## [INSTRUCTIONS FOR THE TASK]
Every line below that holds the string "wash" should be copied.
———
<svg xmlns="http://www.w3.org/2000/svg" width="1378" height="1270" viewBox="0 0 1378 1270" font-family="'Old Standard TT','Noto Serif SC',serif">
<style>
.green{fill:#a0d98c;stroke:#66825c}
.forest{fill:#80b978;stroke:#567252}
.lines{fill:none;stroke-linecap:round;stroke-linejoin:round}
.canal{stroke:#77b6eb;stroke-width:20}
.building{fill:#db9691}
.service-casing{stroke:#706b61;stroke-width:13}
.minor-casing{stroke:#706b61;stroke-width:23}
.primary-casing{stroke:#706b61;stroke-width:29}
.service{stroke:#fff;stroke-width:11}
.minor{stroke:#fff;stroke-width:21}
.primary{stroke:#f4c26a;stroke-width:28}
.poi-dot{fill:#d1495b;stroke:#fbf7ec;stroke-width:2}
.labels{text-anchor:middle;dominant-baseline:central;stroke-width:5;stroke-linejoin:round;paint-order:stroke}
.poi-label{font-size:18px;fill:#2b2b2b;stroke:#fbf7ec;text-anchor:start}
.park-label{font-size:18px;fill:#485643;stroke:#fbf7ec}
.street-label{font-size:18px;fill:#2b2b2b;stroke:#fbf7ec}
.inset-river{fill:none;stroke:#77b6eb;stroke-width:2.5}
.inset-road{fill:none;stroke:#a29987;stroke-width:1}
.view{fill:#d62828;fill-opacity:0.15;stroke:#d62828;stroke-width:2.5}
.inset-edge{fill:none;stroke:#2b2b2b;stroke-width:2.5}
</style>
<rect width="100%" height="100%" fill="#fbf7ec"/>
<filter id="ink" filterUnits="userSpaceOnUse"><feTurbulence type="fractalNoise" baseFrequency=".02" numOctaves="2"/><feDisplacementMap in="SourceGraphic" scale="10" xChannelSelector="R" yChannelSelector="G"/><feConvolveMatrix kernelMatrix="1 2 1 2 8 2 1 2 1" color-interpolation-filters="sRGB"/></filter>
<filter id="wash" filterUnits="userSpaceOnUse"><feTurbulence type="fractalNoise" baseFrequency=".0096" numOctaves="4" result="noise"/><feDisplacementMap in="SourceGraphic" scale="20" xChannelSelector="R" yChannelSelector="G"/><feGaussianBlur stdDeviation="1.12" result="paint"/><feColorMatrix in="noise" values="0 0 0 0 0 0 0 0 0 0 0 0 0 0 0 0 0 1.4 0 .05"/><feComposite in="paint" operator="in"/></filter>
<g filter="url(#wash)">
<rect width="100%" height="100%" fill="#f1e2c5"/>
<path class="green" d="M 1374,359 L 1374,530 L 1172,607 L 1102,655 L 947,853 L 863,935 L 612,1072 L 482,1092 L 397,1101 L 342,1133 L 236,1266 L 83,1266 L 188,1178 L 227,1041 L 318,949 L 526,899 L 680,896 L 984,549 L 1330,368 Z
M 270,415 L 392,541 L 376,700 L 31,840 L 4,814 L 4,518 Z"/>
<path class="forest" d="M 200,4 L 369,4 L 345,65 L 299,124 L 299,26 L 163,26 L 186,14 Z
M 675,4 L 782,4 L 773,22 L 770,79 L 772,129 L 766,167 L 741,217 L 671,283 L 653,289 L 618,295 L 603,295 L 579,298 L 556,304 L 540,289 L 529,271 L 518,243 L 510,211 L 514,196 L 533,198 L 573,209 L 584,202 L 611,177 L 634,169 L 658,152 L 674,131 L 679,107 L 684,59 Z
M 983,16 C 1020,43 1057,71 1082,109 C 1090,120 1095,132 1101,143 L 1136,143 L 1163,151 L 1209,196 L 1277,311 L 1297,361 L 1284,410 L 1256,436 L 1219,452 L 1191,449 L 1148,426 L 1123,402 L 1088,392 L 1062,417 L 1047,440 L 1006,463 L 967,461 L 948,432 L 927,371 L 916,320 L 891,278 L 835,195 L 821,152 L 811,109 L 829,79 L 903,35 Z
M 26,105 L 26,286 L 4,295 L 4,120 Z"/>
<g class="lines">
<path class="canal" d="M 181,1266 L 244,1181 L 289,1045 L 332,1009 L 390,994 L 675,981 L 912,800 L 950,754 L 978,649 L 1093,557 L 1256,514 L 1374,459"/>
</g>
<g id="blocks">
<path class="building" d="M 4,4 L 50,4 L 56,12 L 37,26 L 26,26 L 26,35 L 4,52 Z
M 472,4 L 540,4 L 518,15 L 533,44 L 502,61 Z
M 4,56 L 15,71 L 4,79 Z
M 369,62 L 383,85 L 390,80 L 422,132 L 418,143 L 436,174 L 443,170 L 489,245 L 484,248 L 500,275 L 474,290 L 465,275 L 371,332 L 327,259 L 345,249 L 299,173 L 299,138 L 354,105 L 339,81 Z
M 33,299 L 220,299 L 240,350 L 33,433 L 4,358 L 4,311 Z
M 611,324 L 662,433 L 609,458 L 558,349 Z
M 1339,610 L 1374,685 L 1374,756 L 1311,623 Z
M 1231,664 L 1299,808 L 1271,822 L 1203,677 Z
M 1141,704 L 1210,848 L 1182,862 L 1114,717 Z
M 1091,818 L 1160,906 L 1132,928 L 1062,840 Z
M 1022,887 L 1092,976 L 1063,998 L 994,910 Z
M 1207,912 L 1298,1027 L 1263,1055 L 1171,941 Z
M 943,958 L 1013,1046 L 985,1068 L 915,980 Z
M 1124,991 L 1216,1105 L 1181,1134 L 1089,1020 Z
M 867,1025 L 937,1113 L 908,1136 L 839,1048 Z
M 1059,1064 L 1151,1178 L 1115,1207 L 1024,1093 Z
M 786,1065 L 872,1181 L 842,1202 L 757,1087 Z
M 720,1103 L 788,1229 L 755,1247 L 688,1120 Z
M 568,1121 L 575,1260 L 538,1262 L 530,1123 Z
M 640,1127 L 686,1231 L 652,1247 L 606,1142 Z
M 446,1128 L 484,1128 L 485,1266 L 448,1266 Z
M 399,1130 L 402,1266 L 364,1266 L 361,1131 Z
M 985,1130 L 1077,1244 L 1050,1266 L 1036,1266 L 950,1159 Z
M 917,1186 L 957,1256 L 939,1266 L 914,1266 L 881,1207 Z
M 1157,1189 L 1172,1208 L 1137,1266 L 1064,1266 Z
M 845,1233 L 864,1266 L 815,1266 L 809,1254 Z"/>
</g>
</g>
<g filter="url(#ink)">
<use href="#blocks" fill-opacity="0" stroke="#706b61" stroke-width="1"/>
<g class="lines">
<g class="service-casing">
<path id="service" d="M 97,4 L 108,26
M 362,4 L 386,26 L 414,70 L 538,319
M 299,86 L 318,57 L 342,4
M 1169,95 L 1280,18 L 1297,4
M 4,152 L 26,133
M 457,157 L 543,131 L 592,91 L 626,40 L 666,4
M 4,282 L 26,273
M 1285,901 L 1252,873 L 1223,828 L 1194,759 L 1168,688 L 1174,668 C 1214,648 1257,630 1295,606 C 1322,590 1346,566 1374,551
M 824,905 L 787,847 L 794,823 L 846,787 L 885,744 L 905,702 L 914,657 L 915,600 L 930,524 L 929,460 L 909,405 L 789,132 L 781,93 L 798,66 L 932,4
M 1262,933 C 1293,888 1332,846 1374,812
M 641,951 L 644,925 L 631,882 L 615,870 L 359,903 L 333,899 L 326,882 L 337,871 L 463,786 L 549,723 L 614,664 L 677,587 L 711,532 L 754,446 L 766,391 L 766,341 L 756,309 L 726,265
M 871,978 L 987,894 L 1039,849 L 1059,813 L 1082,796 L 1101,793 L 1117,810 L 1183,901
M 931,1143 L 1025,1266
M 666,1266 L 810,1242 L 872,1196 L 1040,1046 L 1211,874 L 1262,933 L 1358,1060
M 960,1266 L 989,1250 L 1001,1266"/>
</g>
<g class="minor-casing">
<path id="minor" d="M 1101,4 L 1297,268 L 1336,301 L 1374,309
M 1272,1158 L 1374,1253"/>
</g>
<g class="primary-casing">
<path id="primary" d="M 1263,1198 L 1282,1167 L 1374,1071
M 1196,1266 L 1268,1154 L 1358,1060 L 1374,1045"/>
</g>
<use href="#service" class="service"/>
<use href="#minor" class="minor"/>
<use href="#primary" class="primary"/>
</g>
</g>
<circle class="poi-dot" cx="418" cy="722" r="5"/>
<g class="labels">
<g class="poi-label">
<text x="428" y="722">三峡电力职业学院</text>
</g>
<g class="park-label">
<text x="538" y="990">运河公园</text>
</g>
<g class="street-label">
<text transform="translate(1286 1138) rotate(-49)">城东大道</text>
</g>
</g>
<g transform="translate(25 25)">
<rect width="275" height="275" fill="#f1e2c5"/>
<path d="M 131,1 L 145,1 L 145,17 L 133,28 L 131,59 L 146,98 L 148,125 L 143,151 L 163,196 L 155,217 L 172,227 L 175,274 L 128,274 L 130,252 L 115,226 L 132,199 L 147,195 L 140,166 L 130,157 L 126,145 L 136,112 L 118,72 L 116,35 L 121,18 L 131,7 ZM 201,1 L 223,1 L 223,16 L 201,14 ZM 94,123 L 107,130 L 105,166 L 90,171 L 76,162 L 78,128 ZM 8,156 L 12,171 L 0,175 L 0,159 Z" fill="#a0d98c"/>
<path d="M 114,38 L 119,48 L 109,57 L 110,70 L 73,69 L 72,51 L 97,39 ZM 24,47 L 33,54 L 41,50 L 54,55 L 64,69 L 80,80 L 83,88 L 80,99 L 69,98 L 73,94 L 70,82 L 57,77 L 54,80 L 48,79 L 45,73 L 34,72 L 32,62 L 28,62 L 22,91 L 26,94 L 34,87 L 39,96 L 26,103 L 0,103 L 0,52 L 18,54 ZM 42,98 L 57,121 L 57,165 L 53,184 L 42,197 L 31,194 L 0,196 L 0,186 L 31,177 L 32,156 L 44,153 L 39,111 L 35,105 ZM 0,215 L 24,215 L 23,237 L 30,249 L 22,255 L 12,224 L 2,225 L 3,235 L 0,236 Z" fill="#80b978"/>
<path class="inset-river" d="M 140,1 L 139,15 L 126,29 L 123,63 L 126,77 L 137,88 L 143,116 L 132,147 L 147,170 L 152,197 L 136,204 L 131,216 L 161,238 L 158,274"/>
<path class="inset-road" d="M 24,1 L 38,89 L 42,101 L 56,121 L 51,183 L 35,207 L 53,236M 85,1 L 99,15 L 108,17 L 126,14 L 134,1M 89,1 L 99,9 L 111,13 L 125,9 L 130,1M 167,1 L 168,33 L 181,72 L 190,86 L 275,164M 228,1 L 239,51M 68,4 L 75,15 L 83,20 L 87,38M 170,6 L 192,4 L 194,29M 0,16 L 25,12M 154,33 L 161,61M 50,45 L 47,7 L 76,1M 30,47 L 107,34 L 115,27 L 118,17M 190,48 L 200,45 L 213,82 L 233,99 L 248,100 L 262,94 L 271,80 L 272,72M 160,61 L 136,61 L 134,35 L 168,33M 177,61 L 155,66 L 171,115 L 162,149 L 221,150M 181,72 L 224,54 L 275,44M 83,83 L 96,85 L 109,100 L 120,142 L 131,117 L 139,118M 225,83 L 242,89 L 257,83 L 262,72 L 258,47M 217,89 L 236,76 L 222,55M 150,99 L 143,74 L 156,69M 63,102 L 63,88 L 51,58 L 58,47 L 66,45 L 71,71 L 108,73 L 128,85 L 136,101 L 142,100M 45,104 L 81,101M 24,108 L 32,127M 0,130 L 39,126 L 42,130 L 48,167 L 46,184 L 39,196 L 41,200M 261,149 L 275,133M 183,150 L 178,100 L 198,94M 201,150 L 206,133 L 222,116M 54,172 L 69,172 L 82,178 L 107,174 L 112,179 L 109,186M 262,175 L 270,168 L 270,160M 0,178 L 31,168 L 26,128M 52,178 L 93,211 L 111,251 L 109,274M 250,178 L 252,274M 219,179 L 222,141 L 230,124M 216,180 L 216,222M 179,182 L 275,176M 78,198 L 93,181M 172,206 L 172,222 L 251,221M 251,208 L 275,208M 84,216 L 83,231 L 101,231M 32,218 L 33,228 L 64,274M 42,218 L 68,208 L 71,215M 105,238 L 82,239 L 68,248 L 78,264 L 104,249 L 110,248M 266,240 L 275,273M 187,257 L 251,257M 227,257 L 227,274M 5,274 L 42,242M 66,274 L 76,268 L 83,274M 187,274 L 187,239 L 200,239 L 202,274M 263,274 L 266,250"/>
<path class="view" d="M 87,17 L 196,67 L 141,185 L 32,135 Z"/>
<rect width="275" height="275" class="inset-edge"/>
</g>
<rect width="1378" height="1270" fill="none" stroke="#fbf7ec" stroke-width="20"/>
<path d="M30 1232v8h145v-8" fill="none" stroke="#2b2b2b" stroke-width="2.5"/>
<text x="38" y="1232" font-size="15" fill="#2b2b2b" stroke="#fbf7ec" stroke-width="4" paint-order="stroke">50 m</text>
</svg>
———
## [TASK ANSWER]
<filter id="wash" filterUnits="userSpaceOnUse"><feTurbulence type="fractalNoise" baseFrequency=".0096" numOctaves="4" result="noise"/><feDisplacementMap in="SourceGraphic" scale="20" xChannelSelector="R" yChannelSelector="G"/><feGaussianBlur stdDeviation="1.12" result="paint"/><feColorMatrix in="noise" values="0 0 0 0 0 0 0 0 0 0 0 0 0 0 0 0 0 1.4 0 .05"/><feComposite in="paint" operator="in"/></filter>
<g filter="url(#wash)">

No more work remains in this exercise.